Speaking of antebellum time’s, I finally got around to reading Douglass’ Narrative of a Life. Even though it is required reading on every high school syllabus of the North, I got away with not reading it til last week. Shame on me, huh? Much of the movement of the narrative was a procession of Douglass’ different owners. Some were crueler than others, at least one taught him to read. Some interesting tidbits about this was that slaves hated a particular kind of owner: the one who couldn’t assert their dominance over his slaves. Douglass talked about these were ones he most feared because they were so unpredictable. One day they wouldn’t know what to do with their slaves, so the slaves relaxed around them, even poked fun at them; then the next day they would overcompensate with extreme cruelty. It would make the slaves walk on eggshells around them, and this made for an even more miserable existence. Another case was the reborn Christian, the slaves would thing that Christian mores would make them kinder owners, but it was the opposite. They became crueler but now with divine justifications. They’d crack their whip in the name of the Lord. As an adherent of one of the Abrahamic faiths, I found this unsurprising.
Probably the most interesting thing Douglass wrote about is the perverse honor system inherent in a slave societies. Since the slave owner had a monopoly on honor, the slaves regarded themselves based on the status of their owner. The slaves of an elite planter looked down on the slave(s) of a poor white. Douglass wrote about the oddness of honor system by talking about how proud slaves would be to work on a plantation called the Great Farm House. Slaves would sing songs about it as they trudged their way to it. Songs created for that specific purpose. They looked forward to it. Douglass pointed out that there was a profound truth in calling attention to this aspect of slavery. He made it clear that it wasn’t that slaves were happy, per se, but that natural human order was warped beyond repair. These songs were akin to a scared child whistling in the dark to keep from succumbing to the fear: it enabled docile and productive behavior.
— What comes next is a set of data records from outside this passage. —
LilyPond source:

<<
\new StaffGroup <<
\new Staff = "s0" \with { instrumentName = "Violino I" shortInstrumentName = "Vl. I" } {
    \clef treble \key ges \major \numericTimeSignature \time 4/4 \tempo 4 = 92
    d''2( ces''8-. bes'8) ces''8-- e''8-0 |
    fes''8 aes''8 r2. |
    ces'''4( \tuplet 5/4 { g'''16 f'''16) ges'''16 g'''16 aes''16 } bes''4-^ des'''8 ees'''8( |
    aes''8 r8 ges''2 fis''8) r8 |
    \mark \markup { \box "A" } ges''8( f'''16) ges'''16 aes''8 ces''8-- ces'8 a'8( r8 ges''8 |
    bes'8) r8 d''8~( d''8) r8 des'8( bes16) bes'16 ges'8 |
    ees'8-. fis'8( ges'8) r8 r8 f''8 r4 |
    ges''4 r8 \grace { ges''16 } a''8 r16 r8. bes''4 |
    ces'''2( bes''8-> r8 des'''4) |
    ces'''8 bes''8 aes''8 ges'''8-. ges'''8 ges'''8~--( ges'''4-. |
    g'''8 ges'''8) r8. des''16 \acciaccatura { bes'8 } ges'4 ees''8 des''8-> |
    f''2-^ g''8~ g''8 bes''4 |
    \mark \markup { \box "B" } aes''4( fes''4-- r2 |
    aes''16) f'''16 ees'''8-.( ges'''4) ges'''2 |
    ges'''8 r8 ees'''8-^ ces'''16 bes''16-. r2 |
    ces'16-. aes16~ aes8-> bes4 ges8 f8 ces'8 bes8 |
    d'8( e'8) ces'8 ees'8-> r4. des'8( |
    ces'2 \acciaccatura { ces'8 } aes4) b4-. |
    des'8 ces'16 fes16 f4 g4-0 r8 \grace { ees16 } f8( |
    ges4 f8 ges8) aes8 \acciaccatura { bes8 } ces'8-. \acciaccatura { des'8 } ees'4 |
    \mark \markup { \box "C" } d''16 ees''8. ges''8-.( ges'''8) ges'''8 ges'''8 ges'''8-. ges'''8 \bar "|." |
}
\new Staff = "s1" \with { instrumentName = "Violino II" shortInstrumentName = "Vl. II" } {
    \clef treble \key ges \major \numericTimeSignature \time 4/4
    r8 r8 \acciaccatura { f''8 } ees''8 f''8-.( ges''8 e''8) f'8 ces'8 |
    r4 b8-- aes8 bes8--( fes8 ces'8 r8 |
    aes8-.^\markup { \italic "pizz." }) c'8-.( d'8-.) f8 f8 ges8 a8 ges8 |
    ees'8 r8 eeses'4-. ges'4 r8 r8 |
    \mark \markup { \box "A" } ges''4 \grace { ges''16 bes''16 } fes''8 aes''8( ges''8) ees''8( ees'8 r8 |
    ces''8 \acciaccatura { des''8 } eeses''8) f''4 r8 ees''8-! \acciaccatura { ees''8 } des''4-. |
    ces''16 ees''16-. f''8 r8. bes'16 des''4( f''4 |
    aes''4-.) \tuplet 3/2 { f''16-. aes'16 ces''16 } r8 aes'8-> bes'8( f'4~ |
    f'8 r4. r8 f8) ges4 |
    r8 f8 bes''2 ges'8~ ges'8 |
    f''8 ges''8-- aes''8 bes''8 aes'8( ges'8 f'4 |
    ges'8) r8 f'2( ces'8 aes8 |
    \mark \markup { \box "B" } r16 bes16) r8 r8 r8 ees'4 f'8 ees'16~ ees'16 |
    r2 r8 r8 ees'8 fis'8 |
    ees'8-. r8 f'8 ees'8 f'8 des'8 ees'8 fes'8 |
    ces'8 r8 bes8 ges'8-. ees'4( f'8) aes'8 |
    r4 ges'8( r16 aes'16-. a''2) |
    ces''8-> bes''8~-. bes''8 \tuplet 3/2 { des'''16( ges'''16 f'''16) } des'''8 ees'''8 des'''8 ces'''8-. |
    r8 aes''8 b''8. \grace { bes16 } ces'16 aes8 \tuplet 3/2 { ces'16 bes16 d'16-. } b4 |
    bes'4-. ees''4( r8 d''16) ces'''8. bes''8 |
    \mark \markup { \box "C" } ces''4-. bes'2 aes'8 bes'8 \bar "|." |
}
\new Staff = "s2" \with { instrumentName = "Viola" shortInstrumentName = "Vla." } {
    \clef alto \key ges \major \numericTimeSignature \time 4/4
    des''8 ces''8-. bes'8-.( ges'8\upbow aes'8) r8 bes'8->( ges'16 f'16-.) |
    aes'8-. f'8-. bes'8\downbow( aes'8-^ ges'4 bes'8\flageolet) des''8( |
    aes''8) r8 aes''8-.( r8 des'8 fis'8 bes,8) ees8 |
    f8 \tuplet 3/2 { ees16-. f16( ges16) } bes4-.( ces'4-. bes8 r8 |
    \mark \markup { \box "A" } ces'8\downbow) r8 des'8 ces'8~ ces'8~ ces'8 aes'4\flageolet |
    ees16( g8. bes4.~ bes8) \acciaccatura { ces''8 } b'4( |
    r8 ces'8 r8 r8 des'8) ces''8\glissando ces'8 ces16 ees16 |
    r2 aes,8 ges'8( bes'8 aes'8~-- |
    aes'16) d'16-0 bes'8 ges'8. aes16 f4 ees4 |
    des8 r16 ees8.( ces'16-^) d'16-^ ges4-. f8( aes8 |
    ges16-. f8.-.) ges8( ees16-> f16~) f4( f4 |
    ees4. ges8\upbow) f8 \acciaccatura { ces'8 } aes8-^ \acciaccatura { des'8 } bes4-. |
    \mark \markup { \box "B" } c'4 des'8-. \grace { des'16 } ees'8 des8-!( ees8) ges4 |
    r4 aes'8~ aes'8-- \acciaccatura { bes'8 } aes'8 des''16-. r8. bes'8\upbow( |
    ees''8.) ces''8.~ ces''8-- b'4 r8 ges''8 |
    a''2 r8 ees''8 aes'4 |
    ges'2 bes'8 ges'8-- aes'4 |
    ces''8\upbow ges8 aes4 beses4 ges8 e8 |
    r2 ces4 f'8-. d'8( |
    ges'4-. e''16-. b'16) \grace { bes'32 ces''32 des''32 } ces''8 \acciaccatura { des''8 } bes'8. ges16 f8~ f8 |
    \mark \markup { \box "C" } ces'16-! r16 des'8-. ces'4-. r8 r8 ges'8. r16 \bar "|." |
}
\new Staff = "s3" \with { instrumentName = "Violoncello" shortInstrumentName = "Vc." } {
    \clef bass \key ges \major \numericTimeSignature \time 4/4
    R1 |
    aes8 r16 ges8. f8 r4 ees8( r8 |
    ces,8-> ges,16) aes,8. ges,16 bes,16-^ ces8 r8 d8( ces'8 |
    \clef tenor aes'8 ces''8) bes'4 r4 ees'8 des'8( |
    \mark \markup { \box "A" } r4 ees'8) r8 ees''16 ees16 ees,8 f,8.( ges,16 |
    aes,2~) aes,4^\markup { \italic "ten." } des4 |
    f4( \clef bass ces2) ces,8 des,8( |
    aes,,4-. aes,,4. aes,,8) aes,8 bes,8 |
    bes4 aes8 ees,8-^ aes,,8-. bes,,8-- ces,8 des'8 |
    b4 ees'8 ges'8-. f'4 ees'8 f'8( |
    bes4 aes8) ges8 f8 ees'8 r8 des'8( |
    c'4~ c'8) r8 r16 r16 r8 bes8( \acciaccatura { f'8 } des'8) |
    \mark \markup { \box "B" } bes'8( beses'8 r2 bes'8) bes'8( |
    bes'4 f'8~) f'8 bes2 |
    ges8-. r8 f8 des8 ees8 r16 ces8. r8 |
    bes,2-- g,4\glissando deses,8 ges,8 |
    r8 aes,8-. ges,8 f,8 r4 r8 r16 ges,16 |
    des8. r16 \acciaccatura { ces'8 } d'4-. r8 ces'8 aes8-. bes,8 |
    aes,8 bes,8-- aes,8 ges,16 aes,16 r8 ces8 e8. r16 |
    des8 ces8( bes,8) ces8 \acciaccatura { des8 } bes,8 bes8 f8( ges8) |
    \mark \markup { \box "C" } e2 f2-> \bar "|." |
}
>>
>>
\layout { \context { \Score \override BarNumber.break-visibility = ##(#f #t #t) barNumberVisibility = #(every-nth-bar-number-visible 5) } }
Foucault and Angela fleshed out the systems, but Douglass’ lived experiences talked about their intense psychological grip.
I have a lot to say about Jose Antonio Villareal’s Pocho but I have to wrap this up so I can move on to my other books, so here’s my quick thoughts about Baraka’s two plays Dutchman and the Slave. It was more about preserve honor systems inherent in Jim Crow, especially about the the psychological terror and seduction that white women held for black men. It centered on two characters on a train: a white woman and a black man. The white woman was a femme fatale. Every black man that had talked to her ended up dying. Jim Crow could best be described as a regime of caste terrorism. White women were at the dividing line of symbolic boundaries. Etc, etc, etc. I have lost all steam to continue further.